Am Frühstücksbuffet trafen wir dann zufällig Thomas, einen der Jungs von den zwei Pärchen, die wir am Vortag auf dem Steg kennengelernt hatten. Wir nahmen ihm nochmals das Versprechen ab, uns abends detailliert zu erzählen, wie die Schnorcheltour gewesen ist, auf die sich die vier heute begeben würden, und gegen 0900 nahmen wir unsere Plätze am Pool wieder ein.


Der Aktivpool

Der Wind blies immer noch verhältnismäßig stark, und bei Temperaturen jenseits von 30 Grad Celsius bestand somit wieder erhöhtes Sonnenbrandrisiko. Da ich meinen Nacken dank des Ausflugs zum Steg von Freitag heute schonen musste, blieb ich allerdings immer nur kurz in der Sonne bzw. traf entsprechende Gegenmaßnahmen für meinen Nacken, wie eines der überaus gelungenen Fotos zeigt ;)

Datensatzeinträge
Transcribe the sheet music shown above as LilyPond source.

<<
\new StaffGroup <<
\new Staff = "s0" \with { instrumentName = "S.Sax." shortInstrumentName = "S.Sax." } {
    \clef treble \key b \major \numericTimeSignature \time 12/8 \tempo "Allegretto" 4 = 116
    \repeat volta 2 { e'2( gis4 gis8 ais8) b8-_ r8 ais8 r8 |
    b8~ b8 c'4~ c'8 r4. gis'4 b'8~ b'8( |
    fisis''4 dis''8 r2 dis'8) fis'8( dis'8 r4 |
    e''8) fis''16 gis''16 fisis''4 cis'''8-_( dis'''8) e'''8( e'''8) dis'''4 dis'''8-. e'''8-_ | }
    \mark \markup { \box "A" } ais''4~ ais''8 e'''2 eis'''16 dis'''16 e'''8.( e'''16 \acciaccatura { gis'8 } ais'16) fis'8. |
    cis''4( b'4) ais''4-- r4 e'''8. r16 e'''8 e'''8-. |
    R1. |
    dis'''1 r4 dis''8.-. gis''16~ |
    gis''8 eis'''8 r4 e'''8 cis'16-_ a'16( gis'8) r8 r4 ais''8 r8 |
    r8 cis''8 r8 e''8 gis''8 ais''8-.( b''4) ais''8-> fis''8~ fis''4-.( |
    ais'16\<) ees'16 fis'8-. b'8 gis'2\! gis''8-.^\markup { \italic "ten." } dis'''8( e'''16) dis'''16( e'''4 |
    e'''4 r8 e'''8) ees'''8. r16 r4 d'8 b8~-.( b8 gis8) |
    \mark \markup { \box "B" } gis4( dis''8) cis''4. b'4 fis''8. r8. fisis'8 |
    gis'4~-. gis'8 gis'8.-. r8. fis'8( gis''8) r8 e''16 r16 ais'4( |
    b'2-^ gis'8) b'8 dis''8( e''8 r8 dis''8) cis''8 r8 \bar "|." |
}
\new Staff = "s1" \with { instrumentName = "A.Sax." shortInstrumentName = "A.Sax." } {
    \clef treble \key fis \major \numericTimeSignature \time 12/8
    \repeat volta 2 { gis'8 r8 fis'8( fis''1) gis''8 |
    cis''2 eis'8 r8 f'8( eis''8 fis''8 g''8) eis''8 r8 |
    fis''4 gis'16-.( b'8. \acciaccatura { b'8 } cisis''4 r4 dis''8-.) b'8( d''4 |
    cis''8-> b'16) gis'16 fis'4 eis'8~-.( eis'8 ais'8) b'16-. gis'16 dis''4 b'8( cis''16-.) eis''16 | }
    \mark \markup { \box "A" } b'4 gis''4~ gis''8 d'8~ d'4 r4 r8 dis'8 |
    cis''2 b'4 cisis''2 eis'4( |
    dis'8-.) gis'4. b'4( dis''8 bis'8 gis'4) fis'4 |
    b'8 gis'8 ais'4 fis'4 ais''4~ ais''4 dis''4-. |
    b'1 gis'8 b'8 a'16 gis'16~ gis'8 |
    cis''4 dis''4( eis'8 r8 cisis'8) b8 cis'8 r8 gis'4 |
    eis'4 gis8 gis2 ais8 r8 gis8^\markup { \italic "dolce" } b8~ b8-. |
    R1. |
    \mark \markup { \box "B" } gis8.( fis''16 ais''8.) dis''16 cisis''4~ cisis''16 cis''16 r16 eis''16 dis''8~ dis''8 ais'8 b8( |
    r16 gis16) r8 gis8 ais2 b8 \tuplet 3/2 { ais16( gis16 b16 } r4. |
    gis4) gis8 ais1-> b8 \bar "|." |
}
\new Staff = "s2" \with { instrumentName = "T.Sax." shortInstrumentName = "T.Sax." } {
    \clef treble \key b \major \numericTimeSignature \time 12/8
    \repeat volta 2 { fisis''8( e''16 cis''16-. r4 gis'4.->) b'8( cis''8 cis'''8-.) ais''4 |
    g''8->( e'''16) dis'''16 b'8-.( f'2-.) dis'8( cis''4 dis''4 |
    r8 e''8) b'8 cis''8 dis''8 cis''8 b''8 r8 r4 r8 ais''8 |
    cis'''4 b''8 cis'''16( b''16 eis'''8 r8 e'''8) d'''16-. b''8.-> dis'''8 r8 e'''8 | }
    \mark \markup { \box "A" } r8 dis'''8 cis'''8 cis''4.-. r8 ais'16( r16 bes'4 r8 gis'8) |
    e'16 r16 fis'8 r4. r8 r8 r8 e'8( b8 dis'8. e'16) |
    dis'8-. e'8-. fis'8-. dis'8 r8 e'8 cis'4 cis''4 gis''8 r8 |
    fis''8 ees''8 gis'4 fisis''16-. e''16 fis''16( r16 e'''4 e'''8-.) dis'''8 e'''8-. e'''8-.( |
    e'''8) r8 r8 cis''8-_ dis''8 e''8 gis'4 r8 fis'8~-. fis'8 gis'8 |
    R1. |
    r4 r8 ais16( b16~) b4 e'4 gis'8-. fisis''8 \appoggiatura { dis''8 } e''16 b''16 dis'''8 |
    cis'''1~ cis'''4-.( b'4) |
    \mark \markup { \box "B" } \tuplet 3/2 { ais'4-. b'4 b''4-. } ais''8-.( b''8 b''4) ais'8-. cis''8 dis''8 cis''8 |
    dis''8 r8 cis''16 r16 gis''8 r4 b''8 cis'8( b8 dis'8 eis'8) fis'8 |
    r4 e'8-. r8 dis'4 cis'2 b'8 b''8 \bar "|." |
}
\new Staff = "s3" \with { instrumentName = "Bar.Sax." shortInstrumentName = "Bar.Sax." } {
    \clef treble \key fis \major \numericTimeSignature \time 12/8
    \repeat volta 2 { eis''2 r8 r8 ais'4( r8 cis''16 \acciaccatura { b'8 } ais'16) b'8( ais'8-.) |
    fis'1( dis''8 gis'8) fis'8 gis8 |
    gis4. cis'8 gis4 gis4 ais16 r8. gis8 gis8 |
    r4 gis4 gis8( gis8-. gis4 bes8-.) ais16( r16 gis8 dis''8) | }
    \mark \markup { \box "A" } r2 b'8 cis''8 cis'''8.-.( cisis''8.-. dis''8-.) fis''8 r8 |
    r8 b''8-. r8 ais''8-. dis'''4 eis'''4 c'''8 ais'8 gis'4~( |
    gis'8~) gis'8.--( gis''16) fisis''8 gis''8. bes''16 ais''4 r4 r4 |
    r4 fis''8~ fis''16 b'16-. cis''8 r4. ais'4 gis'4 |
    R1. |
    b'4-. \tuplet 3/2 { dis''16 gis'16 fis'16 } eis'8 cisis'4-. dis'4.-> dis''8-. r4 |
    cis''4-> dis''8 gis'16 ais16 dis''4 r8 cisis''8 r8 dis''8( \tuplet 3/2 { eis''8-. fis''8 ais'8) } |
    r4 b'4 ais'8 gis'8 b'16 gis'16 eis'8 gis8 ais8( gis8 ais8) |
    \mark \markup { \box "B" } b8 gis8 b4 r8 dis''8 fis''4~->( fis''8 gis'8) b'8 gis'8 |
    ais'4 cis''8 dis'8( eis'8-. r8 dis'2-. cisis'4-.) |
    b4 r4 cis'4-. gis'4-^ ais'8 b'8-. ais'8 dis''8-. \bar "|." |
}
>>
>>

**Deine Aufgaben:**
**1.** Stimmen die folgenden Aussagen mit dem Seitenauszug überein? Beantworte jede mit Ja oder Nein und zitiere die entscheidenden Worte wörtlich.
(a) Thomas gehörte zu den zwei Pärchen, die am Vortag auf dem Steg kennengelernt worden waren.
(b) Die Temperaturen lagen unter 30 Grad Celsius.
(c) Gegen 0900 wurden die Plätze am Pool wieder eingenommen.
**2.** Schreib aus dem Seitenauszug die Stelle von „Der Aktivpool“ bis „Fotos zeigt ;)“ unverändert ab.
**3.** Fasse den Seitenauszug in zwei Sätzen zusammen.

**Ergebnisse je Aufgabe:**
**1.**
(a) Ja: „einen der Jungs von den zwei Pärchen, die wir am Vortag auf dem Steg kennengelernt hatten“
(b) Nein: „bei Temperaturen jenseits von 30 Grad Celsius“
(c) Ja: „gegen 0900 nahmen wir unsere Plätze am Pool wieder ein“

**2.**
Der Aktivpool

Der Wind blies immer noch verhältnismäßig stark, und bei Temperaturen jenseits von 30 Grad Celsius bestand somit wieder erhöhtes Sonnenbrandrisiko. Da ich meinen Nacken dank des Ausflugs zum Steg von Freitag heute schonen musste, blieb ich allerdings immer nur kurz in der Sonne bzw. traf entsprechende Gegenmaßnahmen für meinen Nacken, wie eines der überaus gelungenen Fotos zeigt ;)

**3.** Beim Frühstück trafen die Erzählenden Thomas, der abends von der Schnorcheltour berichten sollte, und kehrten gegen 0900 an den Pool zurück. Bei starkem Wind und über 30 Grad Celsius bestand erhöhtes Sonnenbrandrisiko, weshalb die erzählende Person ihren Nacken nach dem Ausflug zum Steg schonte und nur kurz in der Sonne blieb.